Dans le finale Presto 2/4, Haydn utilise une formule expérimentée avec brio dans les finales des symphonies n° 42, 51 et 64, celle d'un compromis entre Rondo et thème varié. Ici le résultat est particulièrement séduisant. Le thème du refrain est exposé par les cordes. Ce refrain comporte deux parties et possède indéniablement une saveur populaire un peu canaille. Le premier couplet est exposé par les vents seuls. Les bassons qui dans les autres mouvements doublaient la basse jouent ici un rôle très actif et les cors ne craignent pas de grimper vers les hauteurs. Le retour du refrain est en fait une variation en agiles doubles croches aux violons. Le couplet central débute piano par un rappel du thème du refrain puis éclate le Minore en fa mineur sur un fortissimo de tout l'orchestre, suit ensuite un long passage très modulé aboutissant à un retour du refrain assez modifié dans la tonalité très éloignée de sol bémol majeur; la longue transition amenant le retour du refrain à la tonique est tout à fait remarquable. C'est maintenant une version agressivement populaire (6,7) du refrain qui est clamée fortissimo par tout l'orchestre, le la bémol des premiers violons frotte douloureusement avec le sol des seconds violons. Dans la deuxième partie du refrain on remarque les vigoureuses syncopes et les intervalles impressionnants. Le finale se termine par un dernier retour du refrain piano puis pianissimo et enfin un tutti lapidaire fortissimo. Le Kammerorchester Basel bien qu’un peu plus étoffé que celui que Haydn avait à sa disposition, est relativement léger en cordes. Il s’ensuit que l’équilibre entre les vents et les cordes est optimal et procure un agrément indiscutable à l’écoute.

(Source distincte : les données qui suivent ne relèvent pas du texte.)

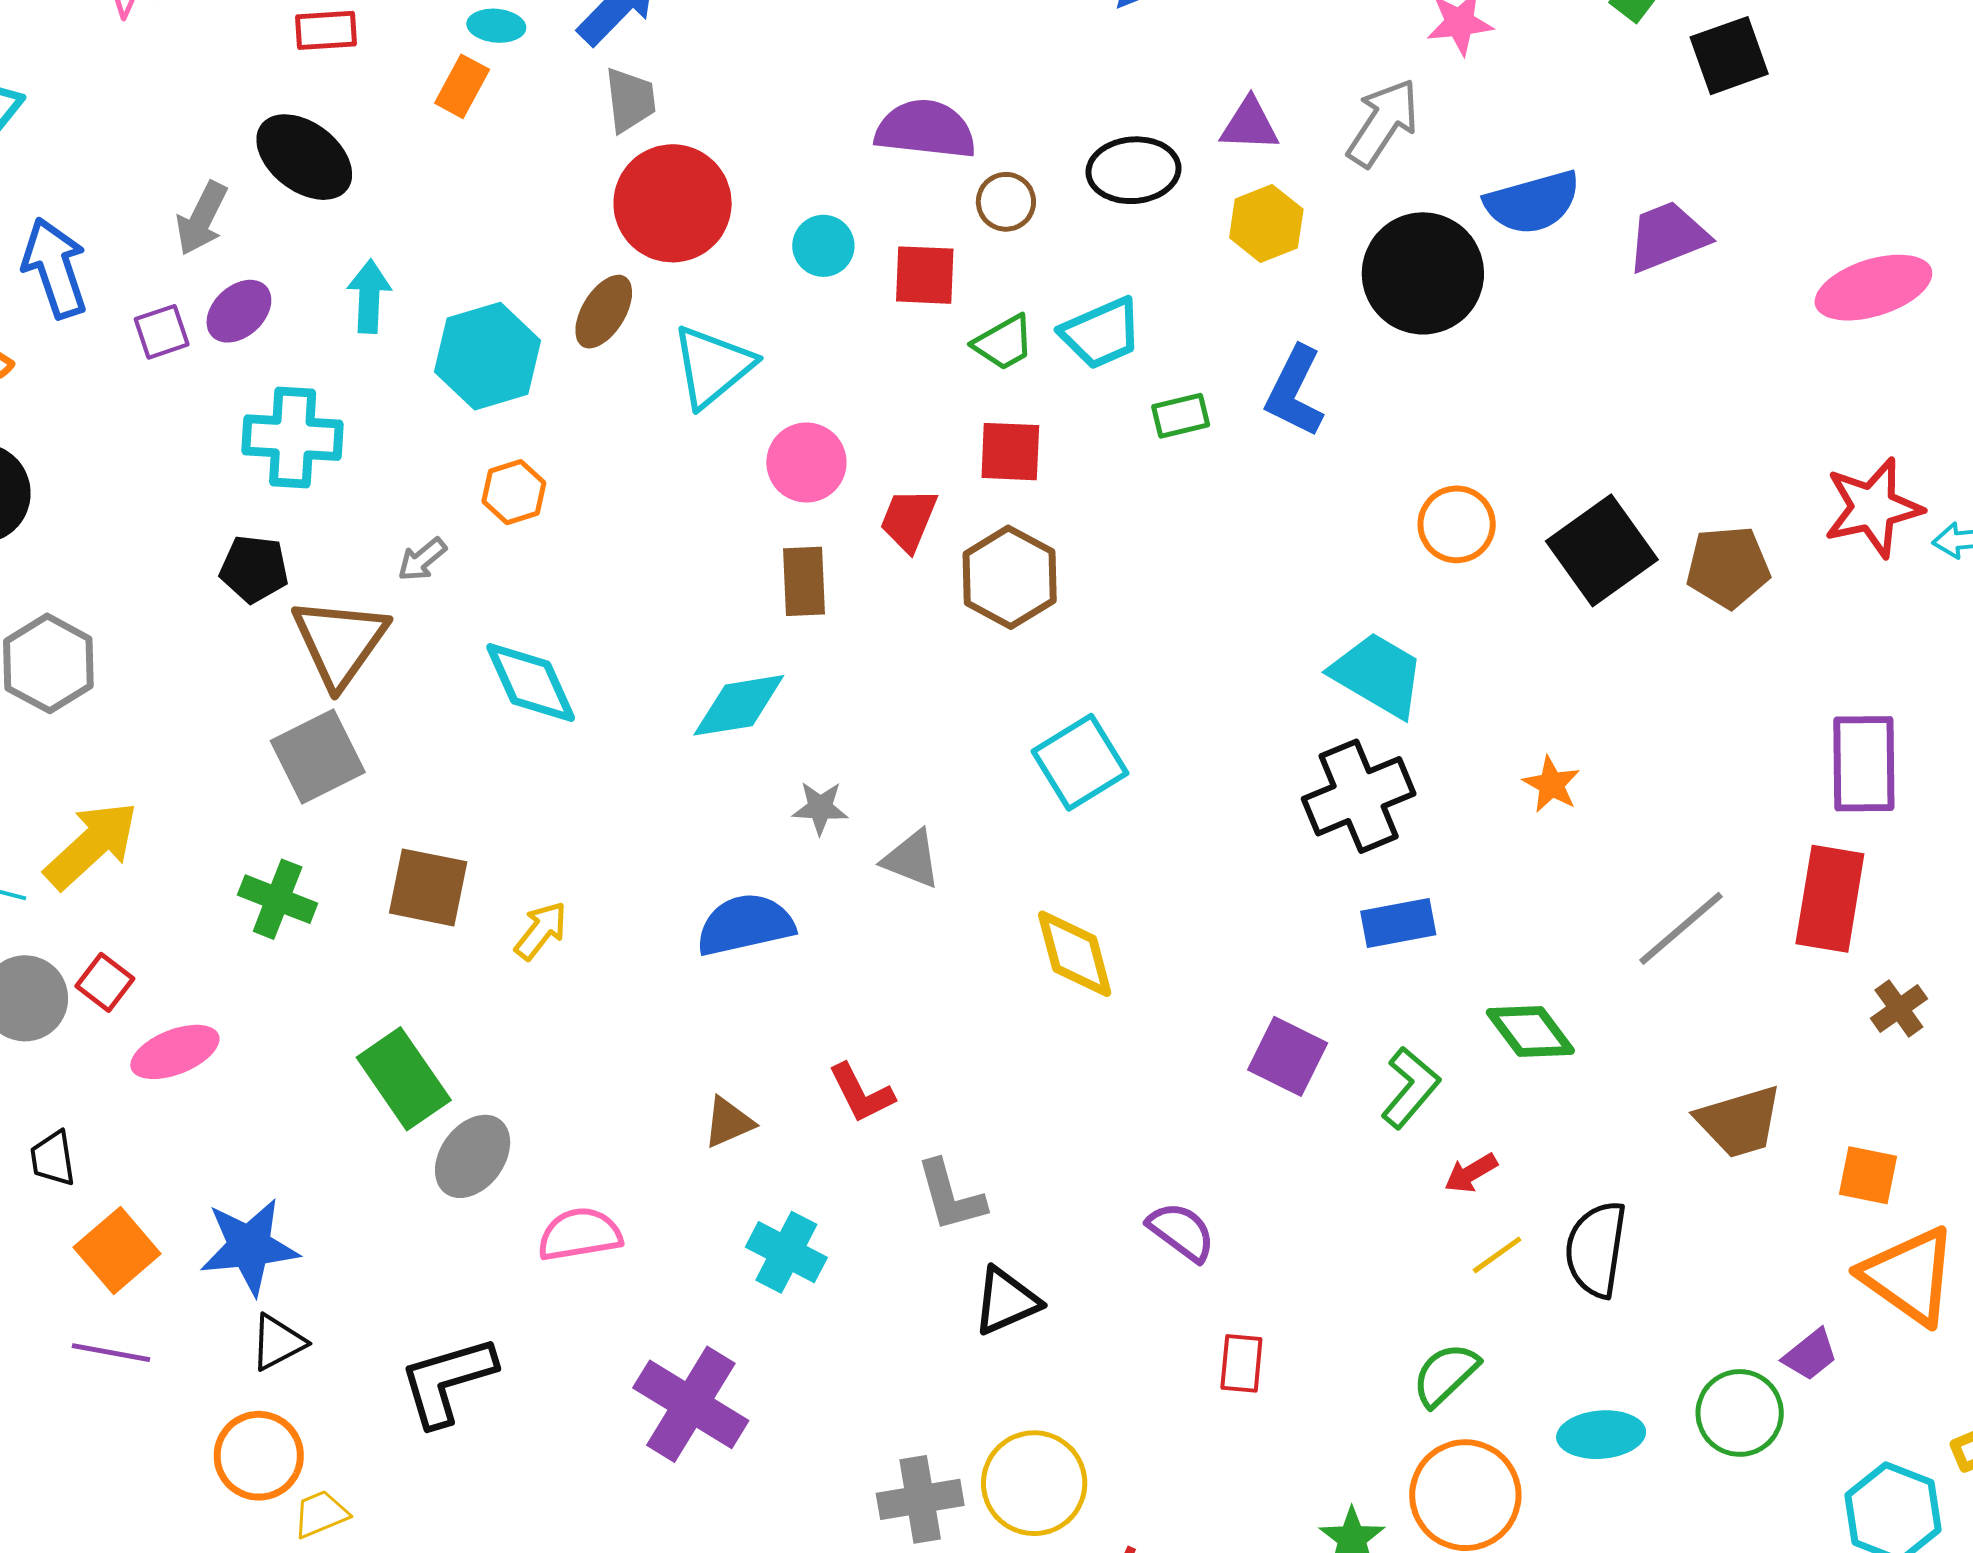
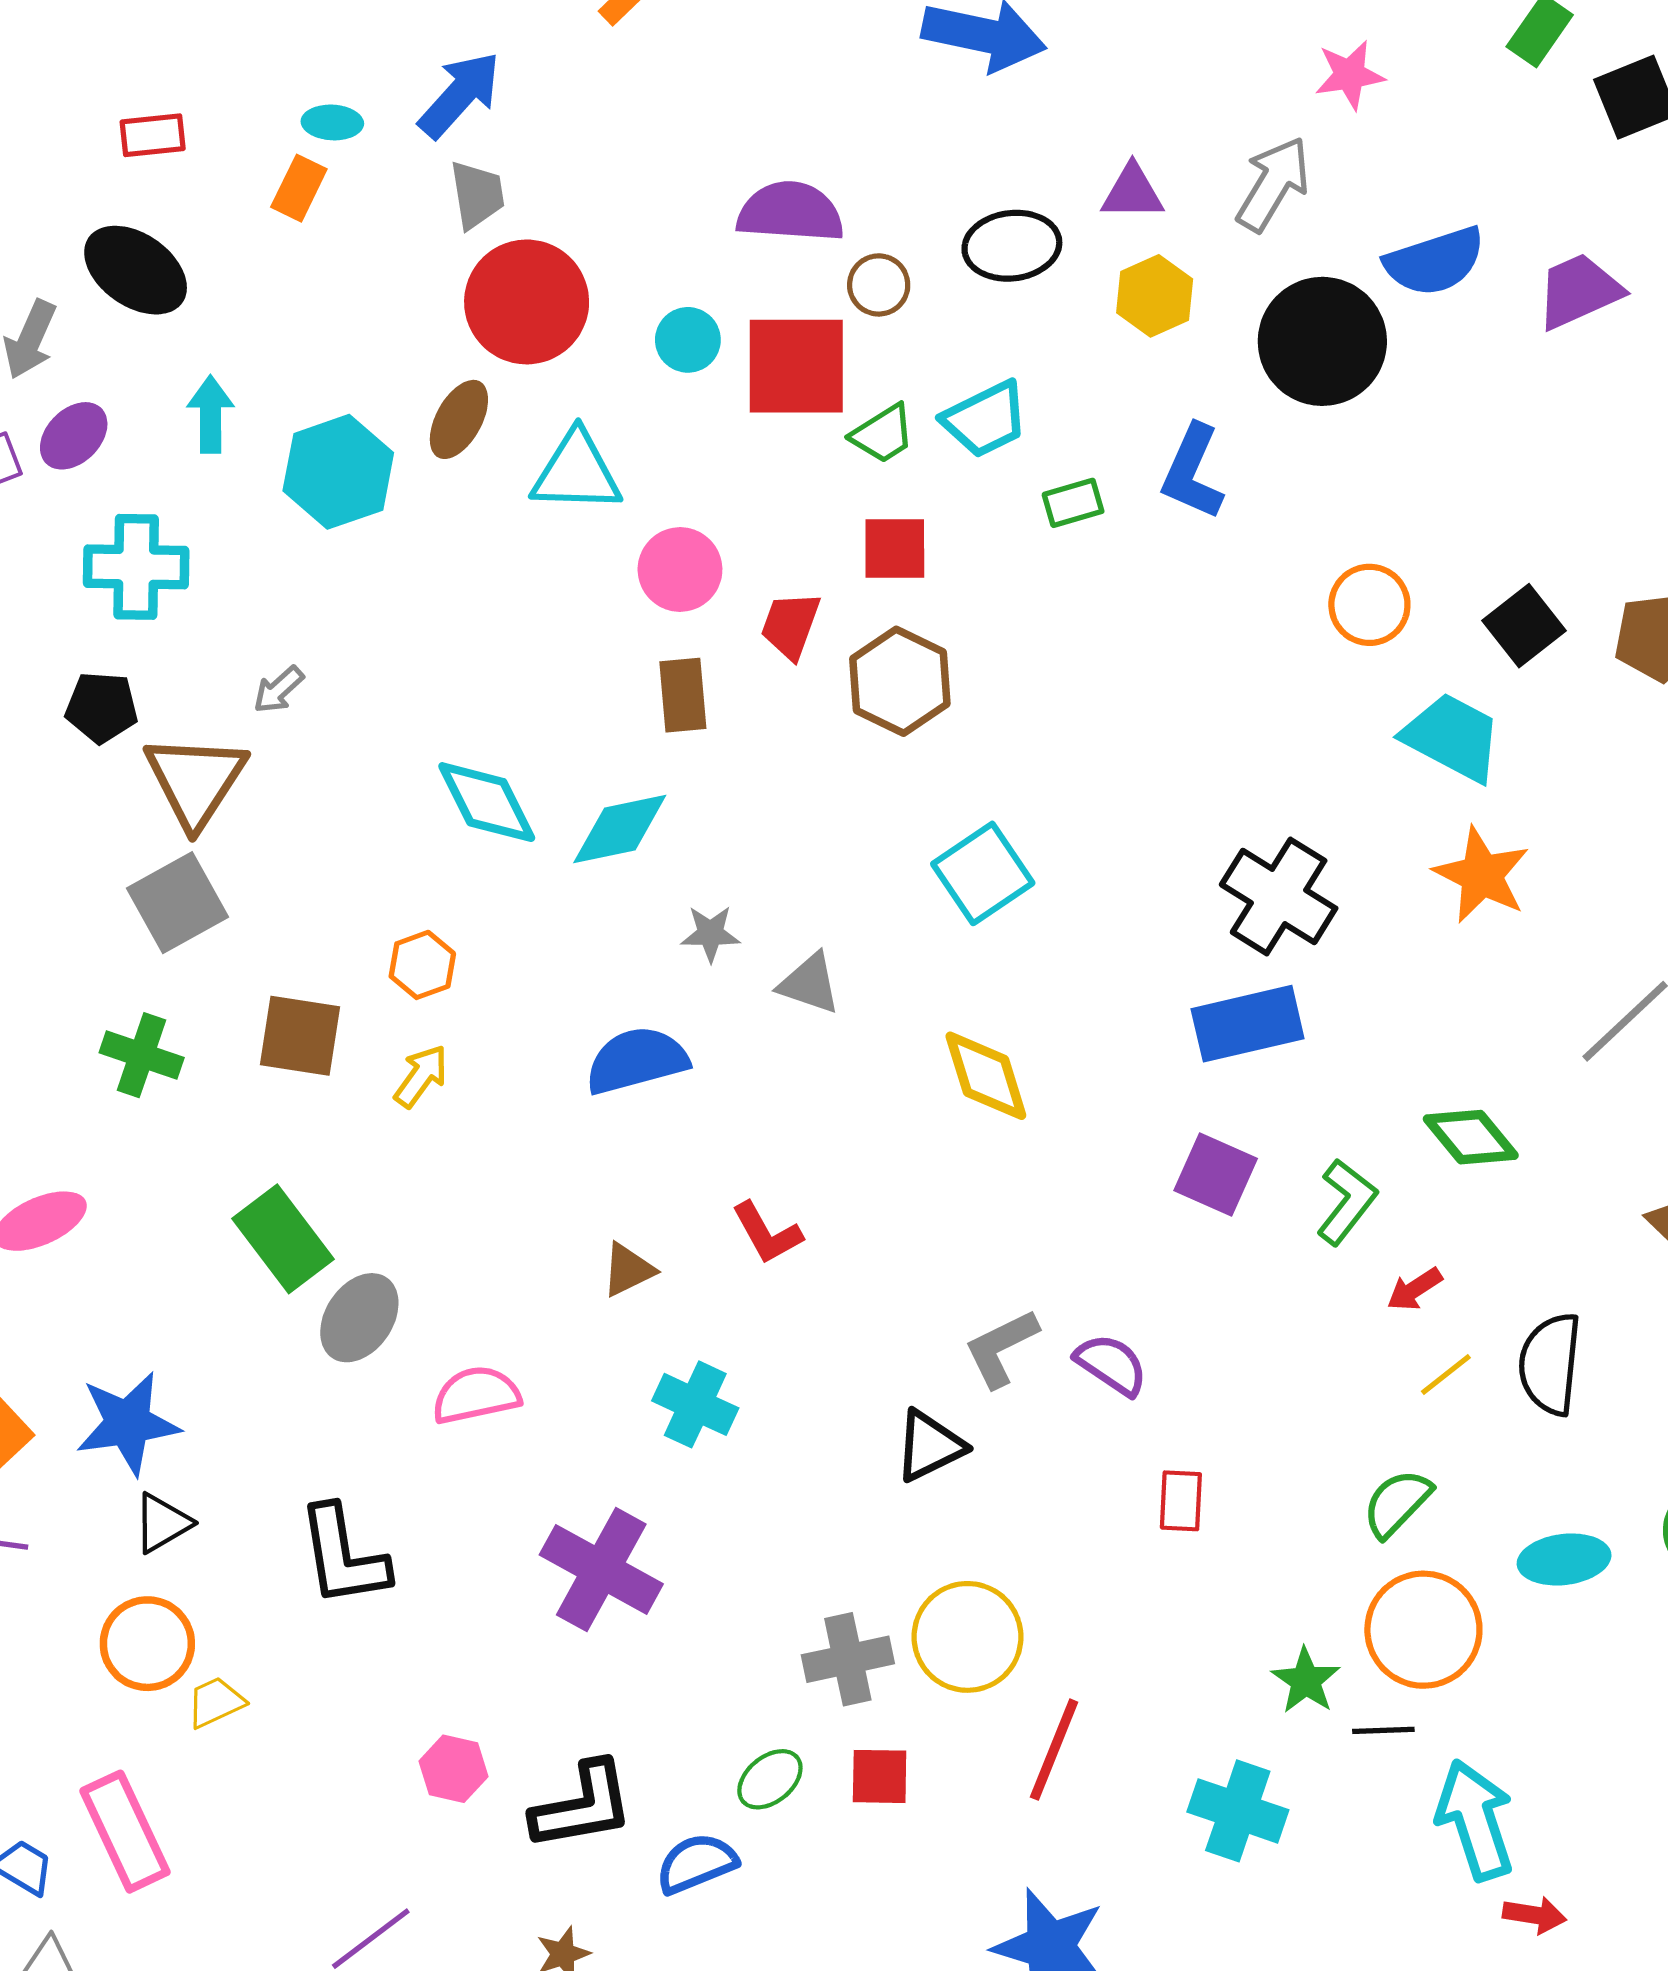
red square: (925, 275) -> (796, 366), size x1.6
cyan triangle: (713, 366) -> (576, 472), turned 44
orange hexagon: (514, 492) -> (422, 965), moved
black square: (1602, 550) -> (1524, 626), size x0.7
cyan trapezoid: (1378, 675) -> (1452, 737), moved
cyan diamond: (531, 682) -> (487, 802), moved
orange star: (1551, 784) -> (1482, 875), size x1.6
black cross: (1359, 796) -> (1279, 896), turned -33
blue rectangle: (1398, 923) -> (1248, 1024), moved, size x1.4
gray L-shape: (951, 1196) -> (1001, 1348), moved, turned 82
black L-shape: (447, 1381) -> (343, 1556), turned -80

Une fois de plus, cette interprétation de Giovanni Antonini et du Kammerorchester Basel sur instruments d'époque surclasse celle de ses concurrents par sa vigueur et ses nuances subtiles. 

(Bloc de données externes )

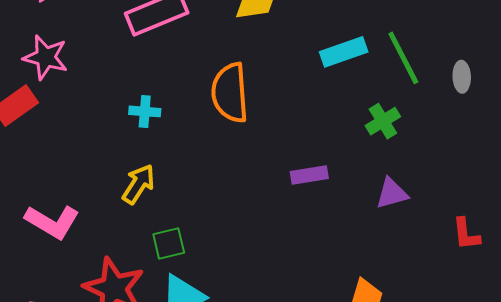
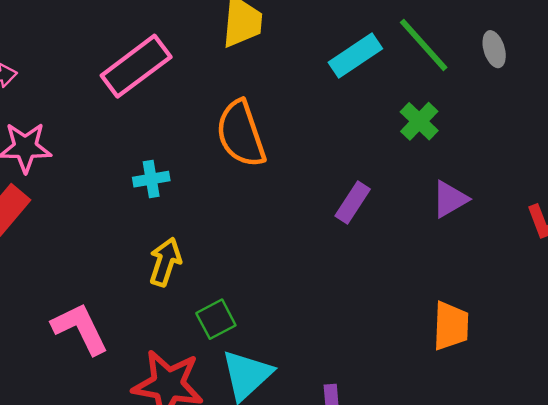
purple rectangle: (309, 175) -> (353, 203), turned -33
pink L-shape: (52, 222) -> (80, 329), turned -132

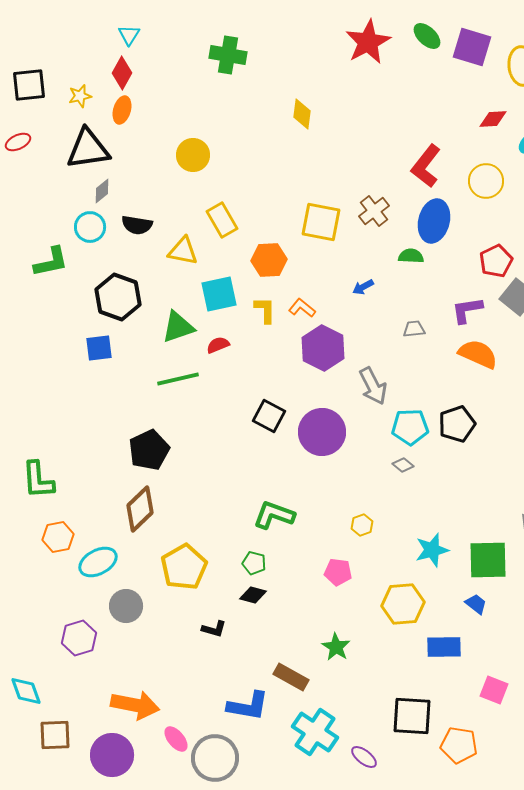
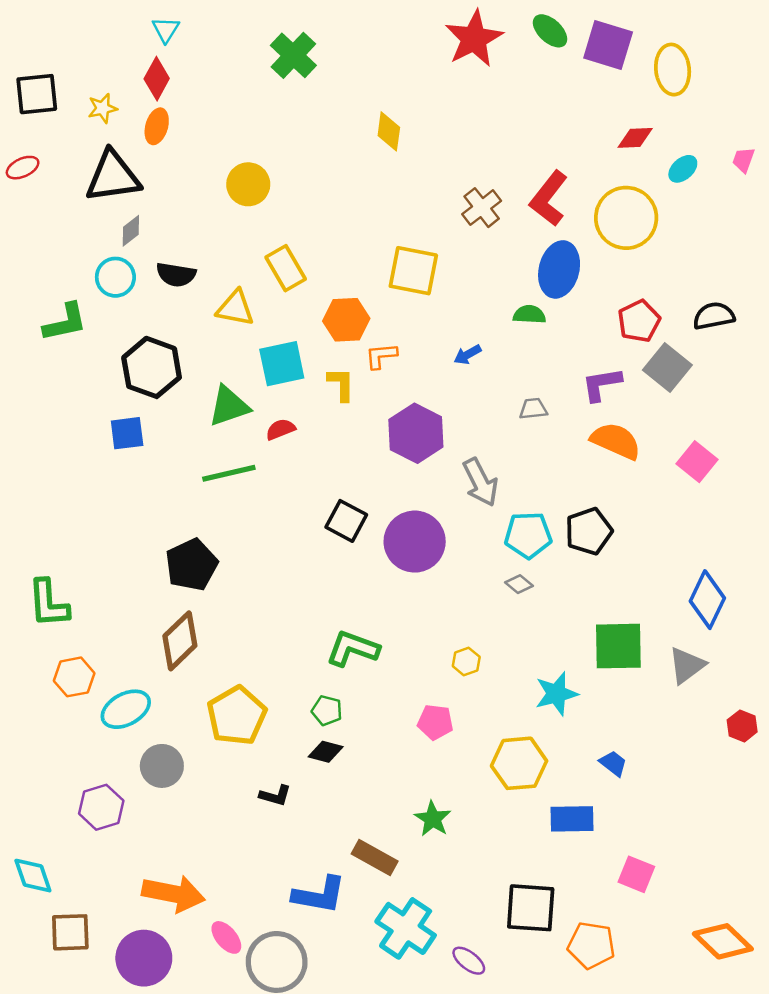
green cross: (228, 55) -> (293, 55), turned 33
yellow circle: (486, 181) -> (626, 218), size x1.4
brown cross: (374, 211) -> (482, 208), moved
orange L-shape: (302, 308) -> (381, 356), moved, turned -44
green square: (488, 560) -> (618, 646), moved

Le champs de blé (1826), National Gallery (Londres).


(1) Ce mouvement suscita un commentaire irrité du critique musical Hiller des Wöchentlichen Nachrichten qui traita de ridicule la répartitions des voix entre premier et second violon.

(2) Marc Vignal, Joseph Haydn, Fayard, 1988 pp 845-6 et références ibid.

(3) Marc Vignal, Joseph Haydn, Fayard, 1988, pp.1010-1.

(4) https://haydn.aforumfree.com/generalites-f14/sturm-und-drang-orage-et-passions-t425.htm

(5) https://haydn.aforumfree.com/les-symphonies-f1/symphonie-n-50-en-ut-majeur-t458.htm

(6) Expression utilisée par Marc Vignal (Joseph Haydn, Fayard, 1988).

(7) Marc Vignal, Joseph Haydn, Fayard, 1988, pp. 1009-10.